FPGA ML Accelerator
A custom hardware accelerator for convolutional neural network inference on Xilinx Ultrascale+ FPGAs.
Overview
A high-performance CNN inference accelerator targeting Xilinx Ultrascale+ FPGAs. The design achieves 2.4 TOPS at 200 MHz, enabling real-time image classification at the edge without a GPU.
Problem
Deploying deep learning models at the edge is constrained by power budgets and latency requirements. GPUs are power-hungry and CPUs are too slow for real-time inference. FPGAs offer a middle ground — programmable hardware that can be tuned for specific workloads.
The challenge: designing an accelerator that is both fast enough for real-time inference and flexible enough to support multiple CNN architectures without re-synthesis.
Solution
The accelerator uses a systolic array architecture with configurable dataflow:
- Compute Core — 16×16 systolic array of multiply-accumulate (MAC) units operating in INT8 precision.
- On-Chip Buffer — Dual-port BRAM-based buffer with prefetching to hide memory latency.
- DMA Engine — Custom AXI4-Stream DMA controller for efficient data movement between DDR4 and the compute fabric.

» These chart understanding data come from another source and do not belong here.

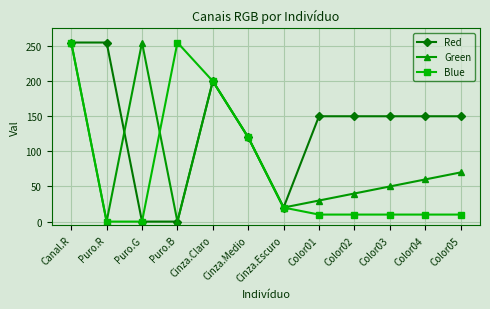

Reading right to left, extract all data points from this chart.

Red: Color05=150	Color04=150	Color03=150	Color02=150	Color01=150	Cinza.Escuro=20	Cinza.Medio=120	Cinza.Claro=200	Puro.B=0	Puro.G=0	Puro.R=255	Canal.R=255
Green: Color05=70	Color04=60	Color03=50	Color02=40	Color01=30	Cinza.Escuro=20	Cinza.Medio=120	Cinza.Claro=200	Puro.B=0	Puro.G=255	Puro.R=0	Canal.R=255
Blue: Color05=10	Color04=10	Color03=10	Color02=10	Color01=10	Cinza.Escuro=20	Cinza.Medio=120	Cinza.Claro=200	Puro.B=255	Puro.G=0	Puro.R=0	Canal.R=255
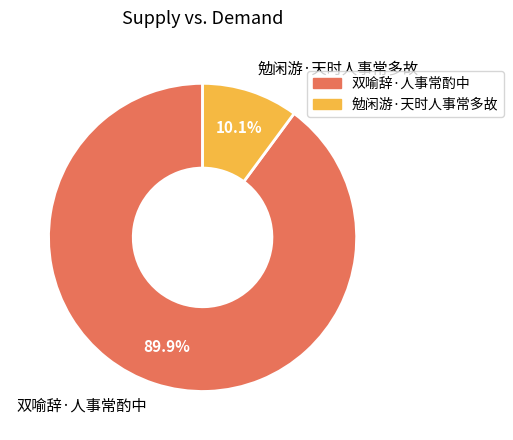

Between 勉闲游·天时人事常多故 and 双喻辞·人事常酌中, which is larger?

双喻辞·人事常酌中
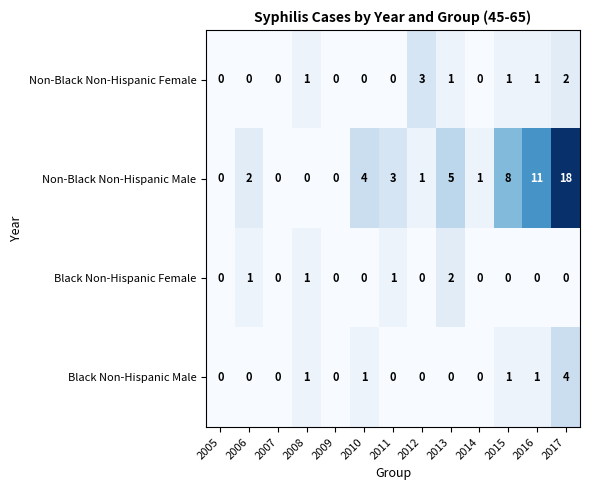

What is the spread (max minus min) of values at 2016?

11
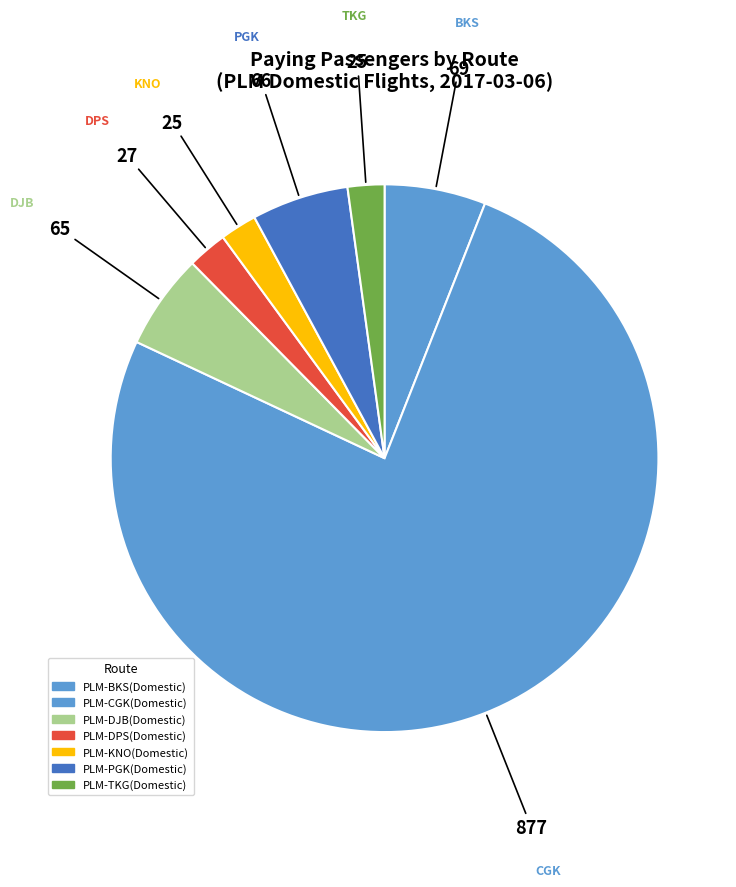

True or false: PLM-PGK(Domestic) accounts for 6% of the total.

True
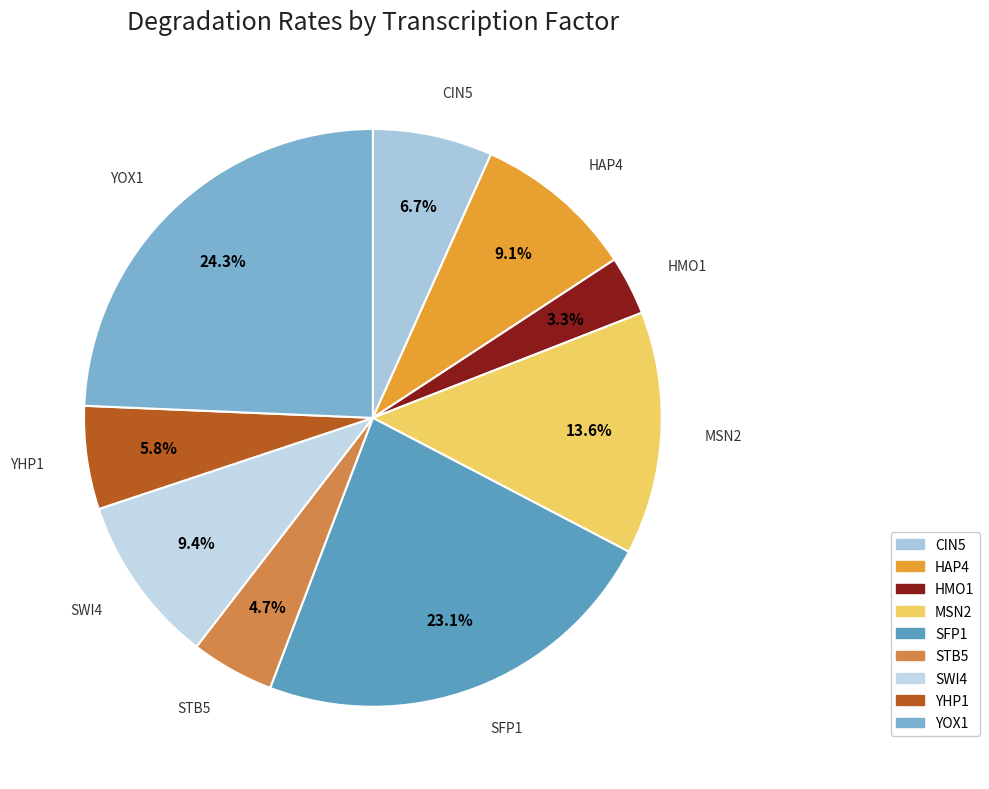

How many slices are in this pie chart?

9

- Control Processor — Lightweight RISC-V core for layer sequencing and configuration.
Architecture
The design is parameterized in SystemVerilog, allowing synthesis-time configuration of:
- Array dimensions (8×8, 16×16, 32×32)
- Precision (INT4, INT8, FP16)
- Buffer depth and tiling strategy
A Python-based compiler maps TensorFlow Lite models to the hardware instruction set.
Key Learnings
- Quantization is critical. Moving from FP32 to INT8 reduced compute area by 4× with < 1% accuracy loss on ResNet-50.
- Memory bandwidth is the bottleneck. Even with on-chip buffering, DDR4 bandwidth limits throughput for large models. Careful tiling and data reuse are essential.
- Verification takes longer than design. The UVM testbench ended up being 3× the size of the RTL itself.
Tech Stack
- SystemVerilog, Xilinx Vivado 2023.2
- UVM for verification
- Python (TensorFlow Lite, model compiler)
- AXI4/AXI4-Stream interfaces
- Xilinx Alveo U250 development board